Des plafonniers avec des sources de lumière encadrée (avec des grilles limitant
les problèmes de reflet) ;
* S'imposer des
pauses et privilégier l'alternance des tâches. Un changement d'activité (ou de
moments de non-fixation de l'écran) doit intervenir soit 5 mn pour 45 mn de
travail, ou 15 mn toutes les deux heures selon les experts. Mais des petits
breaks visuels toutes les 15 mn peuvent également faire l'affaire.
De tels conseils permettent d'améliorer la situation
générale de fatigue visuelle. Lors du congrès de la société française
d'ophtalmologie (SFO), une étude conduite sur 465 patients souffrant de fatigue
visuelle été présentée par le Dr Claude Speeg-Schatz, ophtalmologiste à
Strasbourg. Après avoir suivi les conseils élémentaires, plus de la moitié des
salariés ont vu leur situation s'améliorer.

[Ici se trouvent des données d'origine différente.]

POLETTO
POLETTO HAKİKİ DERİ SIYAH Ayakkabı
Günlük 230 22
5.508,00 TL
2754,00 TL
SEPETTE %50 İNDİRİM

La persistance de la fatigue visuelle chez les autres est
probablement liée selon les auteurs à un défaut de suivi des conseils donnés
par le médecin du travail, d'une absence de correction ergonomique du poste ou
encore l'absence de prise en compte des modifications de clignements.
Des résultats qui soulignent la nécessité d'une bonne
coordination entre médecins du travail et ophtalmologistes pour lutter
efficacement contre la fatigue visuelle.
Mais les recherches ne se focalisent plus uniquement sur le
duo oeil-écran mais plutôt sur le nouveau trio corps-oeil-écran. De récentes
recherches en neurosciences ont ainsi souligné que la posture et donc la
direction du regard peuvent influer sur la perception de l'information.